While it's definitely a feature for those visiting the college, whether it's parents, lecturers or others, it's also designed to welcome vacationers to an area where most of the hotels are large-chain traveler class.
"But it's also for the community," he said. Front & Main has its own entrance, though the restaurant, bar and lounge run the length of the building along Main Street. Gas fireplaces front comfy couches and chairs that are grouped in small clusters.
"We want this to be Waterville's living room," Rowan said.
But it's also got outdoor space — a patio with tables, couches and fire pits borders on a pocket park on the west side of the building, and a large terrace, with access from the conference room, spreads across the east side.

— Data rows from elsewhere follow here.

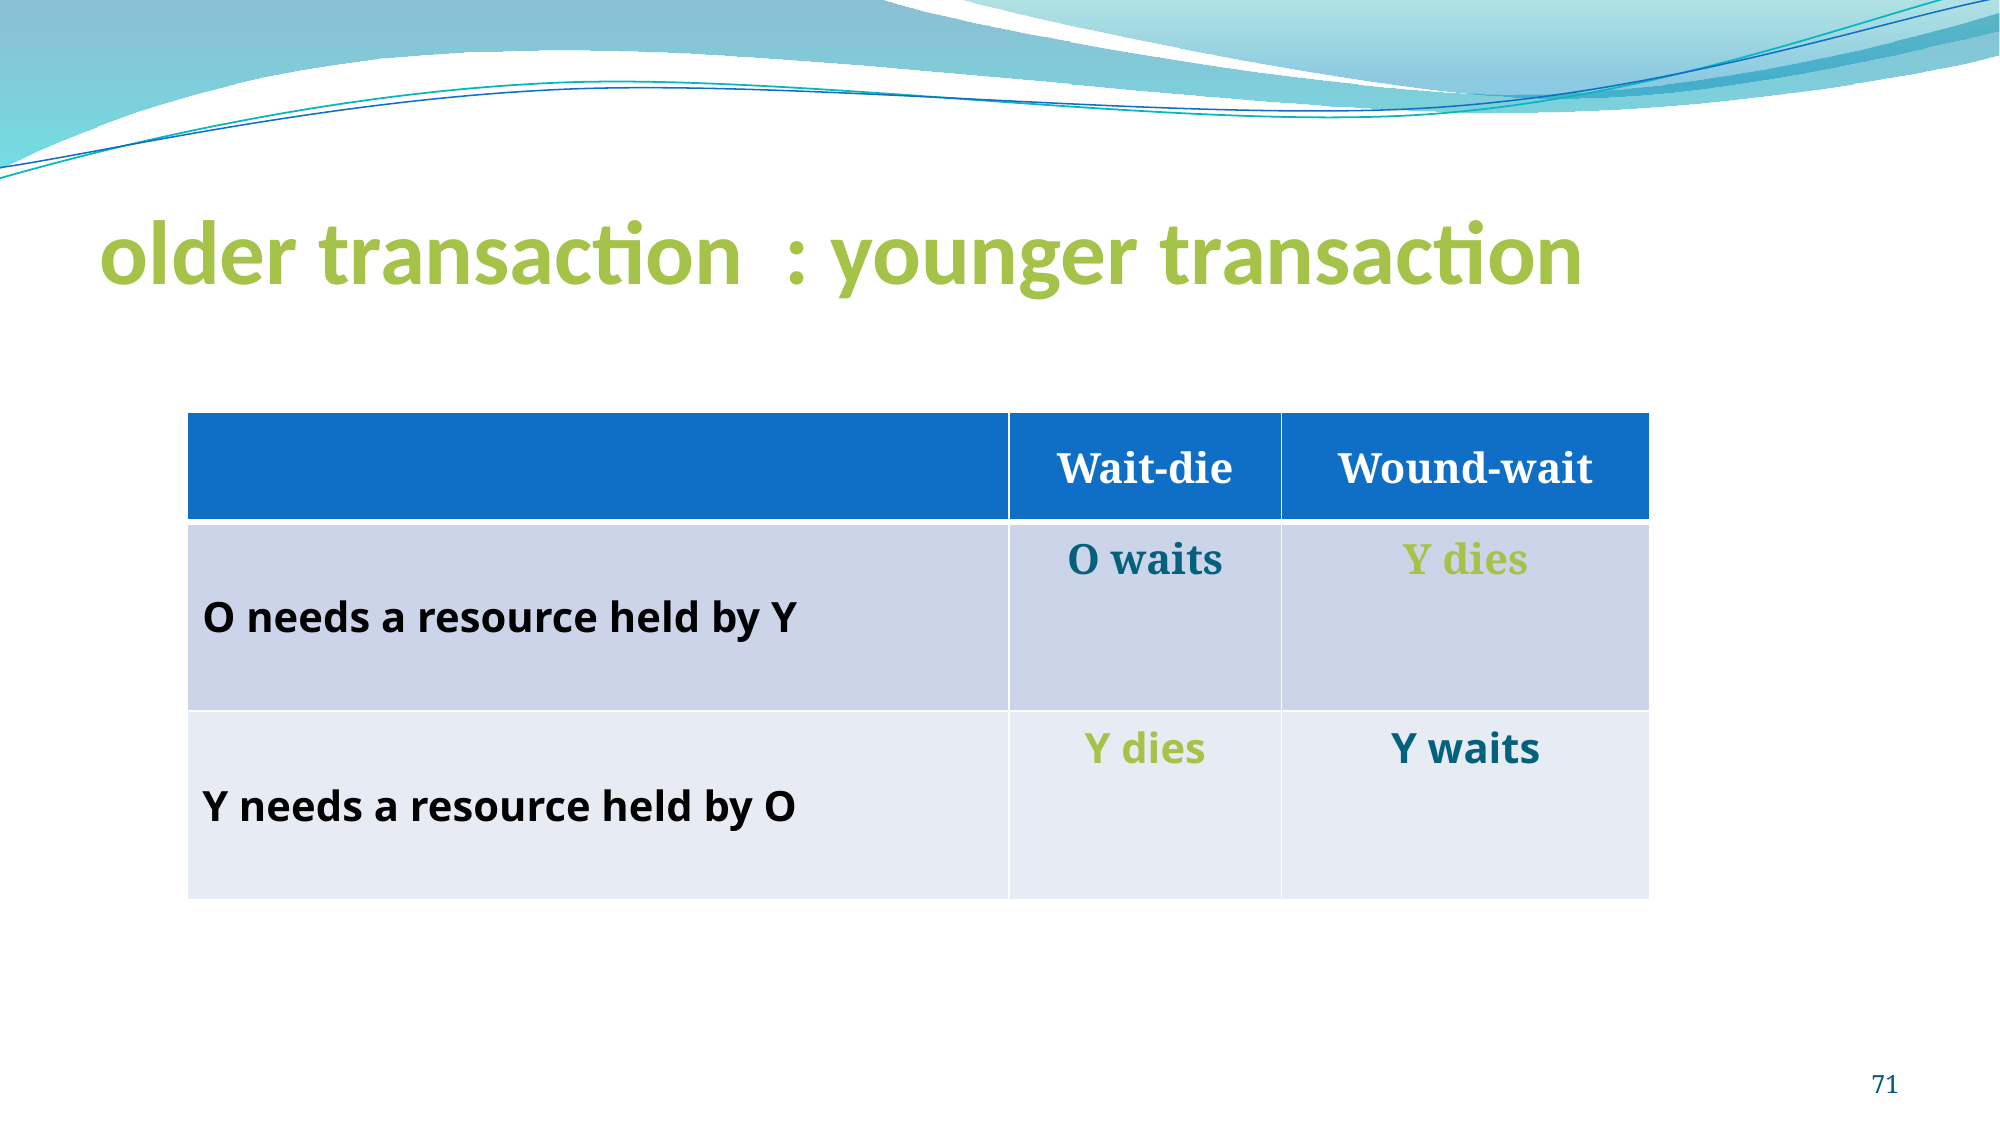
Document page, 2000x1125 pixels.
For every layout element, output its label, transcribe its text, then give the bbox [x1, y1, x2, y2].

table_cell O needs a resource held by Y [188, 525, 1008, 710]
table_header Wait-die [1010, 413, 1281, 519]
title older transaction : younger transaction [99, 115, 1900, 303]
table_header [188, 413, 1008, 519]
slide_number 71 [1732, 1042, 1900, 1103]
table_cell Y needs a resource held by O [188, 712, 1008, 899]
table_header Wound-wait [1282, 413, 1649, 519]
table_cell O waits [1010, 525, 1281, 710]
table_cell Y dies [1010, 712, 1281, 899]
table_cell Y dies [1282, 525, 1649, 710]
table_cell Y waits [1282, 712, 1649, 899]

The patio is overlooked by four stories of floor-to-ceiling glass on the hotel's west side.
Kim Lindlof, president and CEO of the Mid-Maine Chamber, said the hotel is needed downtown, and she expects it to be a draw for visitors. She said it's also a complement to downtown development not only by Colby, but by other developers.
"It's amazing to see how quickly properties downtown are being filled by new businesses," Lindlof said. She credits the influence of the Lockwood, and other development projects.
Rowan said he's looking forward to the hotel being open, but is also happy with the way things are going now, as the pandemic restrictions lift and Waterville area residents find their way to Front & Main.
"People are eager to get out, and they've been driving past this construction site for three years," he said. "They want to come in and see it."